Reproduisez à l'identique, s'il vous plaît, chaque ligne de l'ensemble des enregistrements ci-dessous.

##### DONNÉES EXTRAITES

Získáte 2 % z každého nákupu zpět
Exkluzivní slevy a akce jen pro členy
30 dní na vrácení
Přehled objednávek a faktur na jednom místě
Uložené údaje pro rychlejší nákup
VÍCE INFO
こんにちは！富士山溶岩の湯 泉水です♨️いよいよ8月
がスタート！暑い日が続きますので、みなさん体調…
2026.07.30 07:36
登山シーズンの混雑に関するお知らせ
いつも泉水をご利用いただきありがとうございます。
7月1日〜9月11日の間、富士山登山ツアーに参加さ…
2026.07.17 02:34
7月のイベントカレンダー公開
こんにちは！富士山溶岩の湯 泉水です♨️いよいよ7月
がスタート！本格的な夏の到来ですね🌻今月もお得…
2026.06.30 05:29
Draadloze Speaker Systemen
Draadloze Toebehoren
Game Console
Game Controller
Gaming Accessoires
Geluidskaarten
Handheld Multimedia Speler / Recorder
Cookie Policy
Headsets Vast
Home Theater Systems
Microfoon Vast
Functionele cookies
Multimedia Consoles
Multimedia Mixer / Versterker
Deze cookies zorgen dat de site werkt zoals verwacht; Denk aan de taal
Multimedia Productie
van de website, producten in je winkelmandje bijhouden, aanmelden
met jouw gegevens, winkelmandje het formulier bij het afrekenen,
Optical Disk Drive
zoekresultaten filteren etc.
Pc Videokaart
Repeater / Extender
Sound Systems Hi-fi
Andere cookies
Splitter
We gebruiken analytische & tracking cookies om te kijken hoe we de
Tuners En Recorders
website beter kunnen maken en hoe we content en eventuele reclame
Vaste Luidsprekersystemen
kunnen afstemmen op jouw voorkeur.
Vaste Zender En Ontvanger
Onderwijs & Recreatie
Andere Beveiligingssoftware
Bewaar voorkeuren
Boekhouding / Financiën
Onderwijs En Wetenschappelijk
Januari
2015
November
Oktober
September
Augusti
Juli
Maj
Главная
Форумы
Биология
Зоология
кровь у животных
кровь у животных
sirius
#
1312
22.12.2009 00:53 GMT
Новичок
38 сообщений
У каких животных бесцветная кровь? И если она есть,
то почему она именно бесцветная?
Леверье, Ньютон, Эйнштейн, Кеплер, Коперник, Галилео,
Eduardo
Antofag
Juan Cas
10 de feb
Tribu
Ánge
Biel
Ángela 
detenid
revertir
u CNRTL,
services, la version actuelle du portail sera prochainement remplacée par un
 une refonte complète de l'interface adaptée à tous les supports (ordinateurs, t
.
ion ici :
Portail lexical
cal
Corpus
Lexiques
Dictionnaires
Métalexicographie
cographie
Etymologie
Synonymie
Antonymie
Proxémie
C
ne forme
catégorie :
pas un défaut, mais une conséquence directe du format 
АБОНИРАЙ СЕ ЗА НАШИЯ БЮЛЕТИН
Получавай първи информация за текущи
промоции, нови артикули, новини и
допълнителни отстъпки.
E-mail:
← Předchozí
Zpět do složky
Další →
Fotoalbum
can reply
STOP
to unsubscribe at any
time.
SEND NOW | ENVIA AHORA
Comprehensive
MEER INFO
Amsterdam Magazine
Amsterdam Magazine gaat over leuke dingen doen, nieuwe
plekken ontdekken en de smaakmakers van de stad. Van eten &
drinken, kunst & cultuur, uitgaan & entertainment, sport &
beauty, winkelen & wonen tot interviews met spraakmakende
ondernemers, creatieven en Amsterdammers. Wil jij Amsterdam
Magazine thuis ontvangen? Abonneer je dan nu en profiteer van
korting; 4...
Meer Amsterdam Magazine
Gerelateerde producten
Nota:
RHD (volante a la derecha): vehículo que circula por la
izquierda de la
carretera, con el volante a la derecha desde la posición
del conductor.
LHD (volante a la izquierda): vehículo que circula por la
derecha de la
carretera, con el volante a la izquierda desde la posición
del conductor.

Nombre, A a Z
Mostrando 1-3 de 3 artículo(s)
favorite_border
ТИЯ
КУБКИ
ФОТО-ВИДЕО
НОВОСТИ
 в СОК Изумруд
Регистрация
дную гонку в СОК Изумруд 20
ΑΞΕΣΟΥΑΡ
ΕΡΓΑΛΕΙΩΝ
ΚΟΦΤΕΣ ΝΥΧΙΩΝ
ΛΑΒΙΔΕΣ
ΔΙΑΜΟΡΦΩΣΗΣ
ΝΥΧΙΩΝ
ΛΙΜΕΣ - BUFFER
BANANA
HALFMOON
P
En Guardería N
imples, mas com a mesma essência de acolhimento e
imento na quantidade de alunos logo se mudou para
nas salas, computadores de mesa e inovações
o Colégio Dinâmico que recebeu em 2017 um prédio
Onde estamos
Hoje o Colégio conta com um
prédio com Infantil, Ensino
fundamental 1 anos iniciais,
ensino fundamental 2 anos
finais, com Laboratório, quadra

##########

**RÉPONSE:**
Získáte 2 % z každého nákupu zpět
Exkluzivní slevy a akce jen pro členy
30 dní na vrácení
Přehled objednávek a faktur na jednom místě
Uložené údaje pro rychlejší nákup
VÍCE INFO
こんにちは！富士山溶岩の湯 泉水です♨️いよいよ8月
がスタート！暑い日が続きますので、みなさん体調…
2026.07.30 07:36
登山シーズンの混雑に関するお知らせ
いつも泉水をご利用いただきありがとうございます。
7月1日〜9月11日の間、富士山登山ツアーに参加さ…
2026.07.17 02:34
7月のイベントカレンダー公開
こんにちは！富士山溶岩の湯 泉水です♨️いよいよ7月
がスタート！本格的な夏の到来ですね🌻今月もお得…
2026.06.30 05:29
Draadloze Speaker Systemen
Draadloze Toebehoren
Game Console
Game Controller
Gaming Accessoires
Geluidskaarten
Handheld Multimedia Speler / Recorder
Cookie Policy
Headsets Vast
Home Theater Systems
Microfoon Vast
Functionele cookies
Multimedia Consoles
Multimedia Mixer / Versterker
Deze cookies zorgen dat de site werkt zoals verwacht; Denk aan de taal
Multimedia Productie
van de website, producten in je winkelmandje bijhouden, aanmelden
met jouw gegevens, winkelmandje het formulier bij het afrekenen,
Optical Disk Drive
zoekresultaten filteren etc.
Pc Videokaart
Repeater / Extender
Sound Systems Hi-fi
Andere cookies
Splitter
We gebruiken analytische & tracking cookies om te kijken hoe we de
Tuners En Recorders
website beter kunnen maken en hoe we content en eventuele reclame
Vaste Luidsprekersystemen
kunnen afstemmen op jouw voorkeur.
Vaste Zender En Ontvanger
Onderwijs & Recreatie
Andere Beveiligingssoftware
Bewaar voorkeuren
Boekhouding / Financiën
Onderwijs En Wetenschappelijk
Januari
2015
November
Oktober
September
Augusti
Juli
Maj
Главная
Форумы
Биология
Зоология
кровь у животных
кровь у животных
sirius
#
1312
22.12.2009 00:53 GMT
Новичок
38 сообщений
У каких животных бесцветная кровь? И если она есть,
то почему она именно бесцветная?
Леверье, Ньютон, Эйнштейн, Кеплер, Коперник, Галилео,
Eduardo
Antofag
Juan Cas
10 de feb
Tribu
Ánge
Biel
Ángela 
detenid
revertir
u CNRTL,
services, la version actuelle du portail sera prochainement remplacée par un
 une refonte complète de l'interface adaptée à tous les supports (ordinateurs, t
.
ion ici :
Portail lexical
cal
Corpus
Lexiques
Dictionnaires
Métalexicographie
cographie
Etymologie
Synonymie
Antonymie
Proxémie
C
ne forme
catégorie :
pas un défaut, mais une conséquence directe du format 
АБОНИРАЙ СЕ ЗА НАШИЯ БЮЛЕТИН
Получавай първи информация за текущи
промоции, нови артикули, новини и
допълнителни отстъпки.
E-mail:
← Předchozí
Zpět do složky
Další →
Fotoalbum
can reply
STOP
to unsubscribe at any
time.
SEND NOW | ENVIA AHORA
Comprehensive
MEER INFO
Amsterdam Magazine
Amsterdam Magazine gaat over leuke dingen doen, nieuwe
plekken ontdekken en de smaakmakers van de stad. Van eten &
drinken, kunst & cultuur, uitgaan & entertainment, sport &
beauty, winkelen & wonen tot interviews met spraakmakende
ondernemers, creatieven en Amsterdammers. Wil jij Amsterdam
Magazine thuis ontvangen? Abonneer je dan nu en profiteer van
korting; 4...
Meer Amsterdam Magazine
Gerelateerde producten
Nota:
RHD (volante a la derecha): vehículo que circula por la
izquierda de la
carretera, con el volante a la derecha desde la posición
del conductor.
LHD (volante a la izquierda): vehículo que circula por la
derecha de la
carretera, con el volante a la izquierda desde la posición
del conductor.

Nombre, A a Z
Mostrando 1-3 de 3 artículo(s)
favorite_border
ТИЯ
КУБКИ
ФОТО-ВИДЕО
НОВОСТИ
 в СОК Изумруд
Регистрация
дную гонку в СОК Изумруд 20
ΑΞΕΣΟΥΑΡ
ΕΡΓΑΛΕΙΩΝ
ΚΟΦΤΕΣ ΝΥΧΙΩΝ
ΛΑΒΙΔΕΣ
ΔΙΑΜΟΡΦΩΣΗΣ
ΝΥΧΙΩΝ
ΛΙΜΕΣ - BUFFER
BANANA
HALFMOON
P
En Guardería N
imples, mas com a mesma essência de acolhimento e
imento na quantidade de alunos logo se mudou para
nas salas, computadores de mesa e inovações
o Colégio Dinâmico que recebeu em 2017 um prédio
Onde estamos
Hoje o Colégio conta com um
prédio com Infantil, Ensino
fundamental 1 anos iniciais,
ensino fundamental 2 anos
finais, com Laboratório, quadra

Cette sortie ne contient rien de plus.